28 votes

Curiosity rover discovers sulfur crystals

3 comments

  1. [2]
    Raspcoffee
    Link
    Surprising to be sure. You have to wonder why only a part of the sulphur is bound in minerals. Especially with so much water being present in the past of Mars. Also, it's weird to think about how...

    Surprising to be sure. You have to wonder why only a part of the sulphur is bound in minerals. Especially with so much water being present in the past of Mars.

    Also, it's weird to think about how this is discovered purely by Curiosity happening to drive over the right rock. For all the billions we invest in science, sometimes you really just have to be goddamn lucky.

    11 votes
    1. skybrian
      Link Parent
      They landed in that region and were driving down that channel because it looked interesting to the geologists, so it's not entirely by chance - they made a good guess where to look.

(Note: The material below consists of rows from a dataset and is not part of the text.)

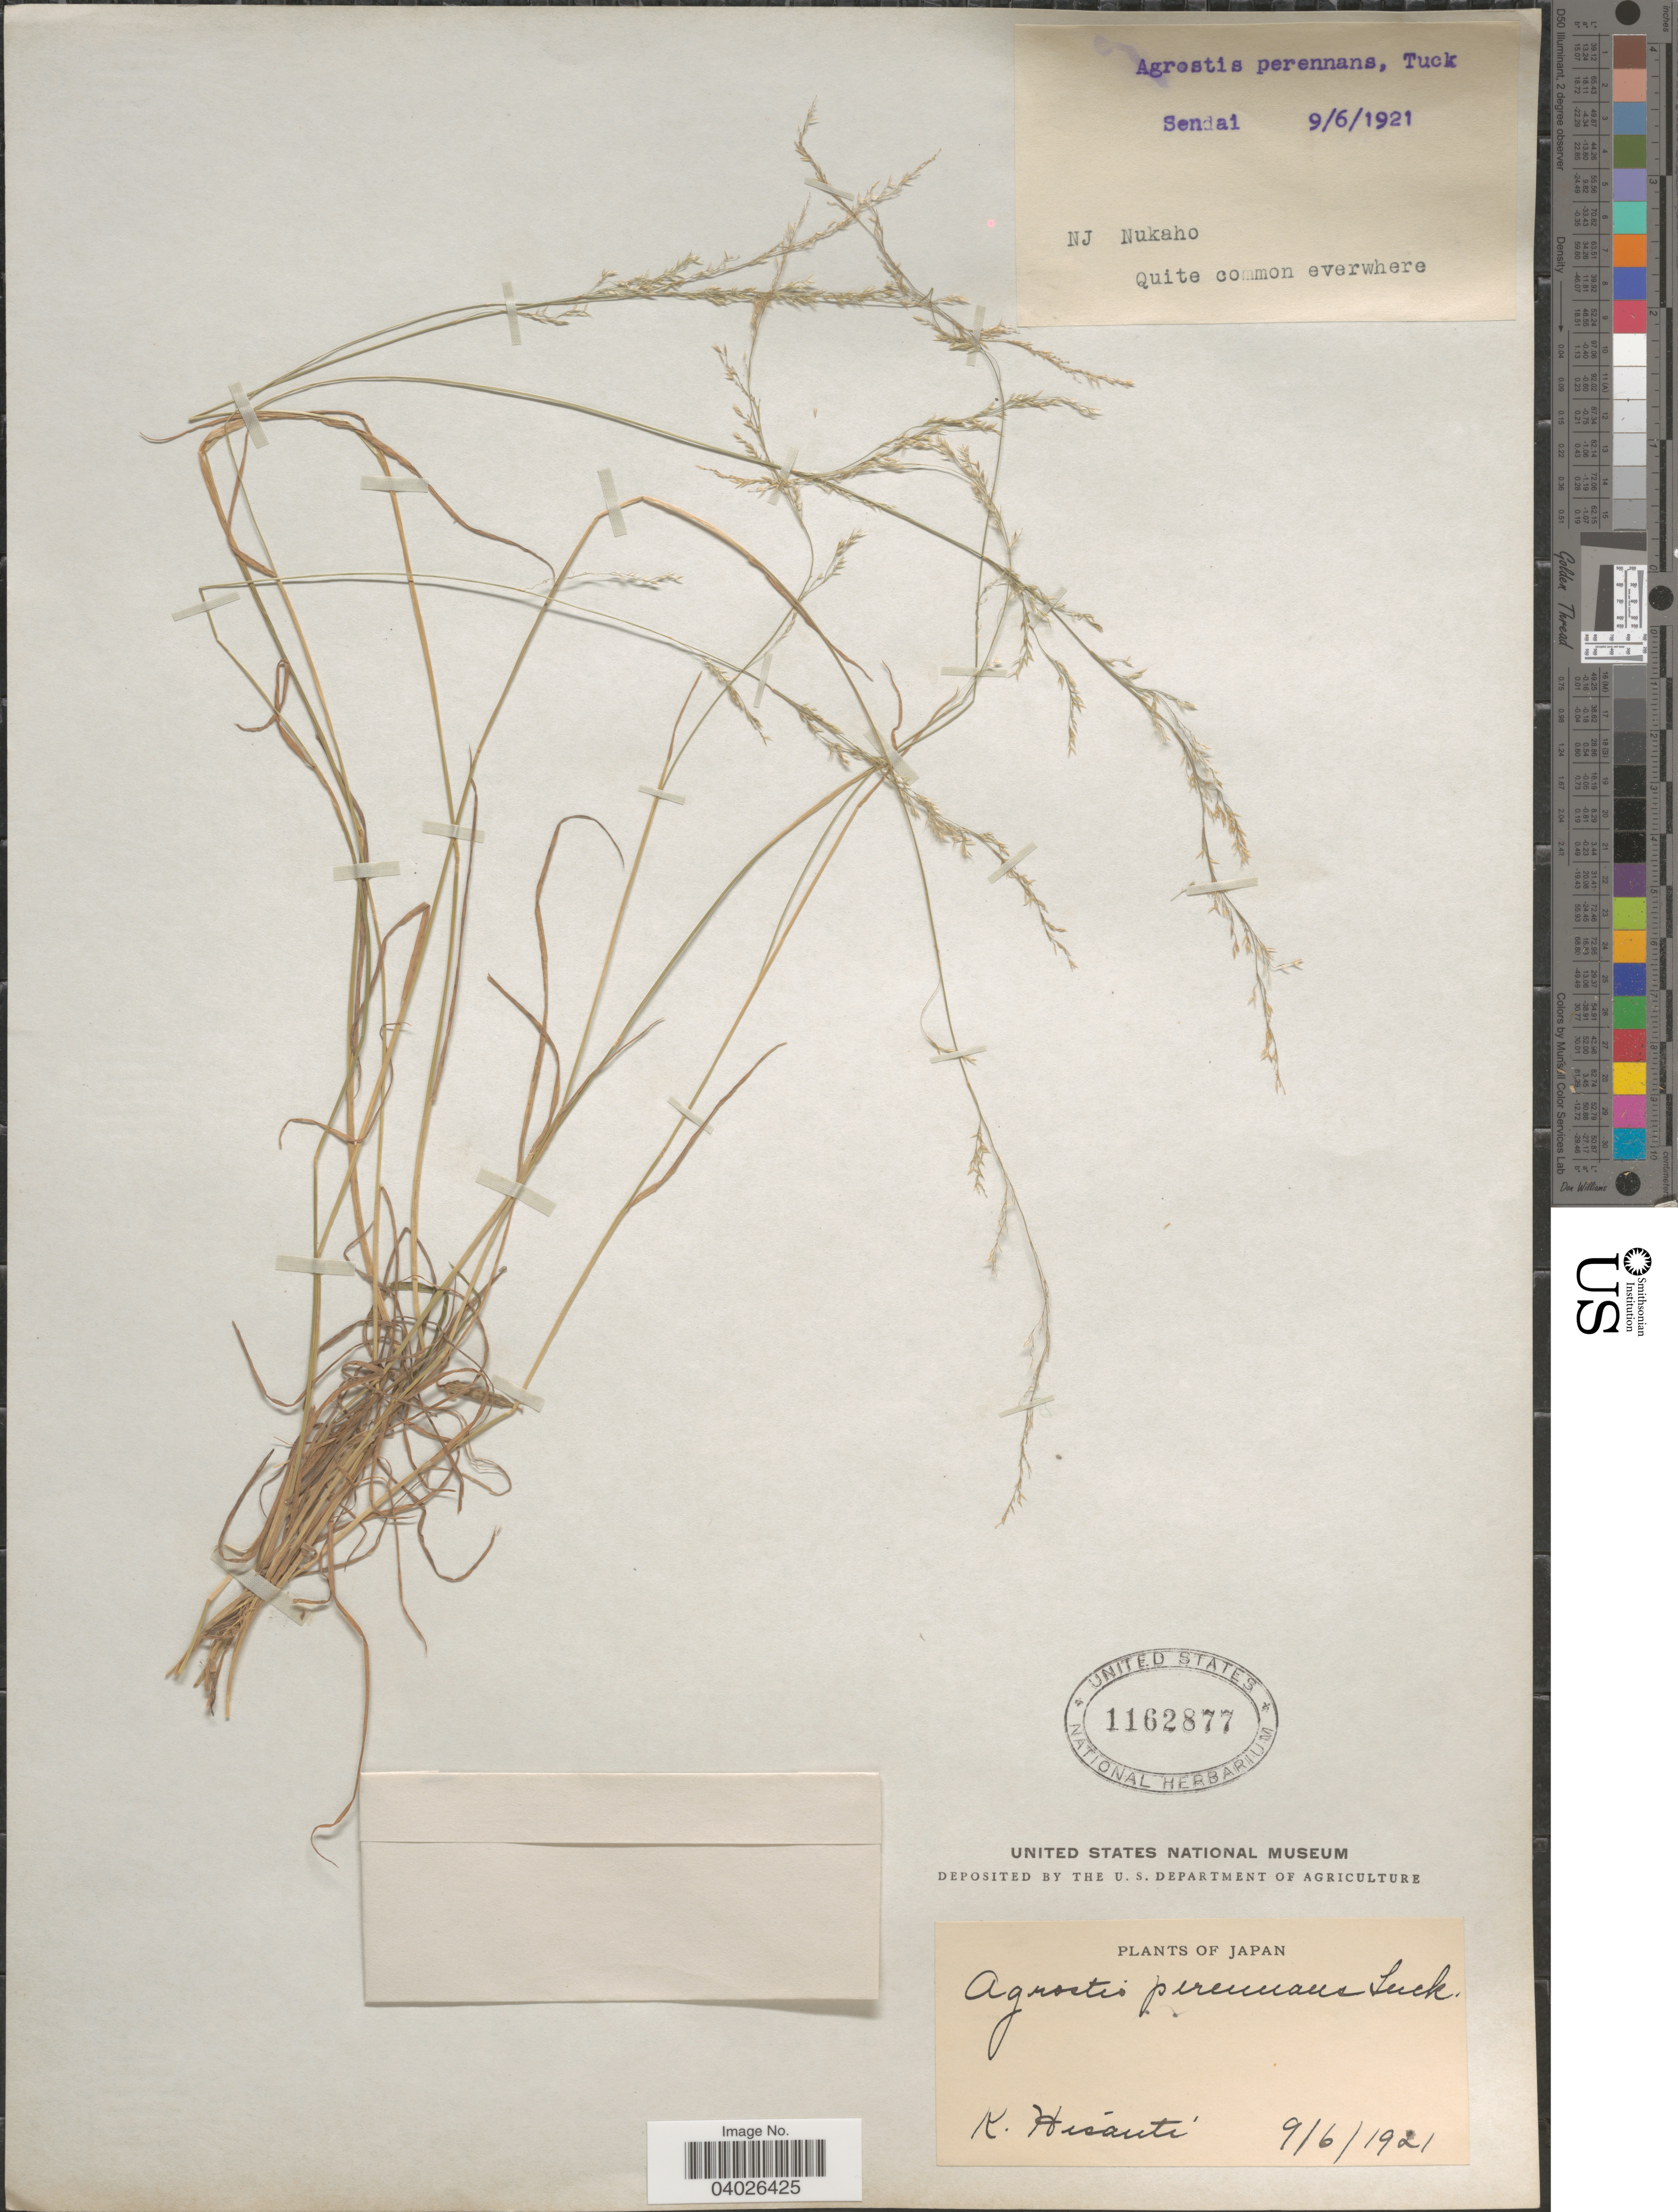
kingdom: Plantae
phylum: Tracheophyta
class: Liliopsida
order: Poales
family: Poaceae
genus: Agrostis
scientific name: Agrostis perennans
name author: (Walter) Tuck.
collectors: K. Hisauti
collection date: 1921-06-09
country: Japan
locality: Sendai. NJ Nukaho.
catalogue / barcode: US 1162877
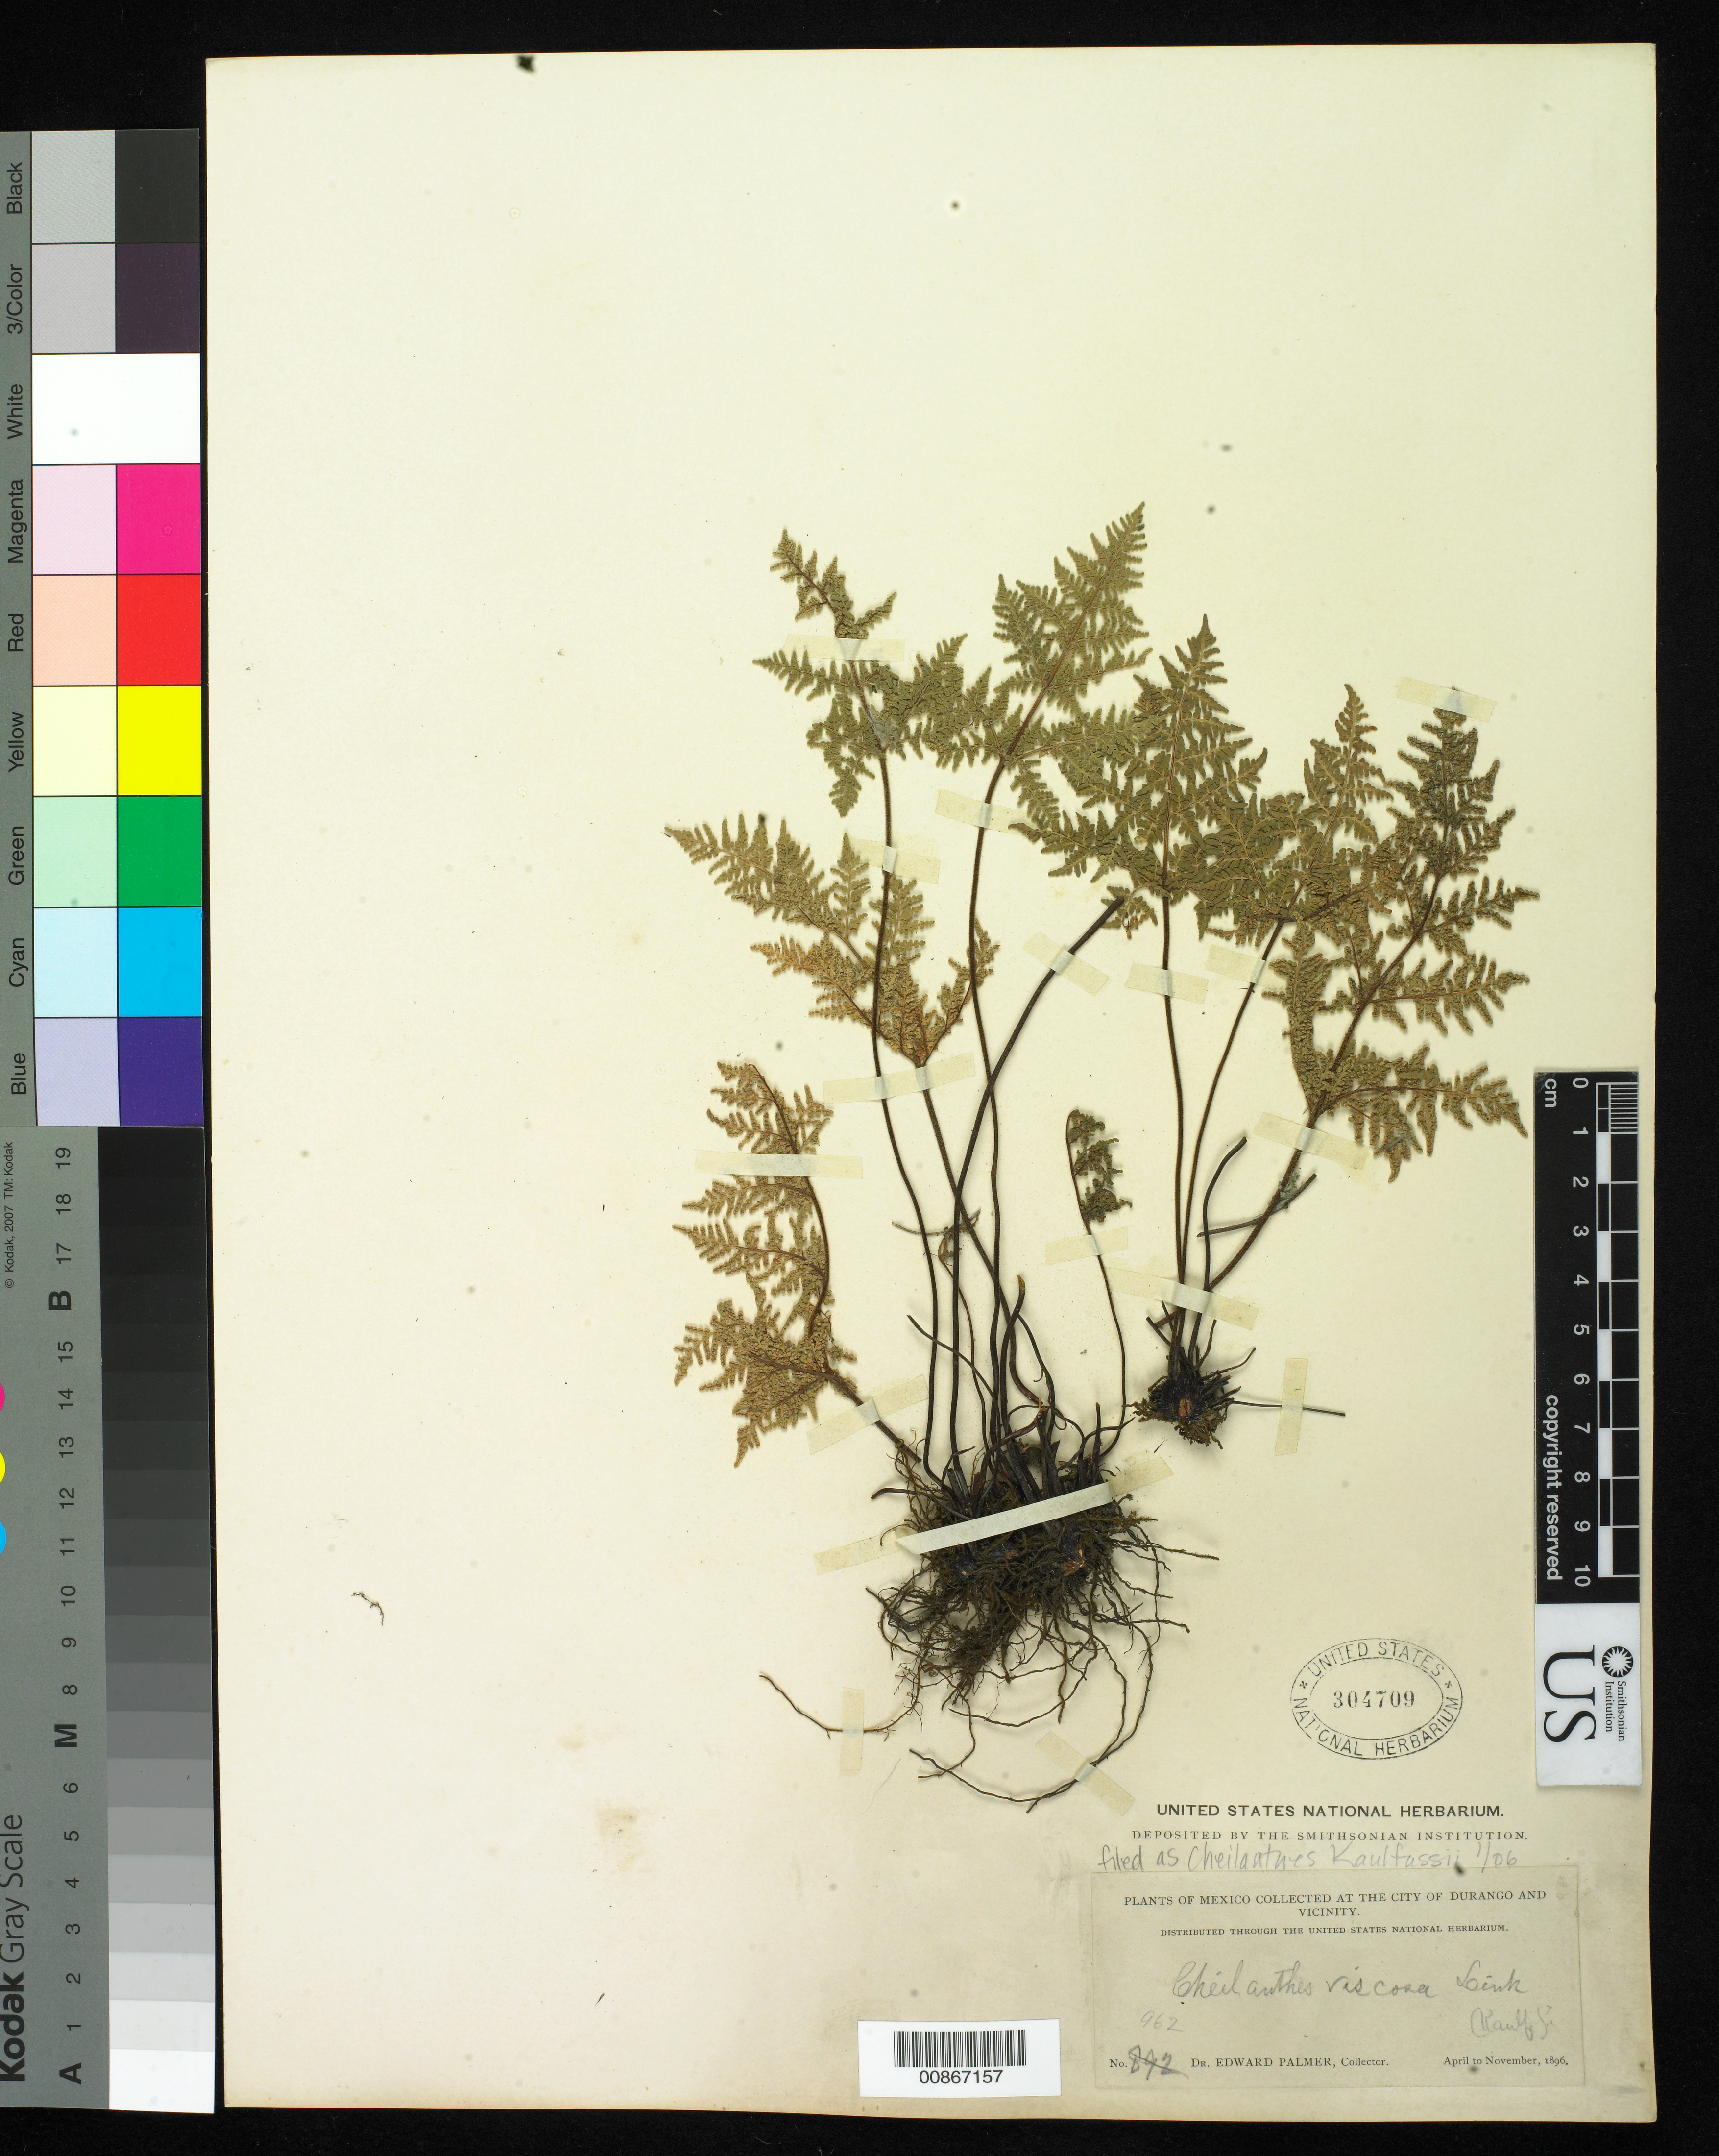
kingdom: Plantae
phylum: Tracheophyta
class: Polypodiopsida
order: Polypodiales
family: Pteridaceae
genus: Gaga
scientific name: Gaga kaulfussii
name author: (Kunze) Fay W. Li & Windham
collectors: E. Palmer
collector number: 962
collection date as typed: Apr 1896 to -- Nov 1896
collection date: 1896-04/1896-11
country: Mexico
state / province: Durango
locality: City of Durango and vicinity.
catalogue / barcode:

      They landed in that region and were driving down that channel because it looked interesting to the geologists, so it's not entirely by chance - they made a good guess where to look.

      11 votes
  2. skybrian
    (edited )
    Link
    From the press release: … … … But here’s the image caption: So it’s a little unclear how much of that was an accident.

    From the press release:

    Since October 2023, the rover has been exploring a region of Mars rich with sulfates, a kind of salt that contains sulfur and forms as water evaporates. But where past detections have been of sulfur-based minerals — in other words, a mix of sulfur and other materials — the rock Curiosity recently cracked open is made of elemental, or pure, sulfur. It isn’t clear what relationship, if any, the elemental sulfur has to other sulfur-based minerals in the area.

    It’s one of several discoveries Curiosity has made while off-roading within Gediz Vallis channel, a groove that winds down part of the 3-mile-tall (5-kilometer-tall) Mount Sharp, the base of which the rover has been ascending since 2014. Each layer of the mountain represents a different period of Martian history.

    Spotted from space years before Curiosity’s launch, Gediz Vallis channel is one of the primary reasons the science team wanted to visit this part of Mars. Scientists think that the channel was carved by flows of liquid water and debris that left a ridge of boulders and sediment extending 2 miles down the mountainside below the channel.

    While the sulfur rocks were too small and brittle to be sampled with the drill, a large rock nicknamed “Mammoth Lakes” was spotted nearby. Rover engineers had to search for a part of the rock that would allow safe drilling and find a parking spot on the loose, sloping surface.

    But here’s the image caption:

    These yellow crystals were revealed after NASA’s Curiosity happened to drive over a rock and crack it open on May 30.

    So it’s a little unclear how much of that was an accident.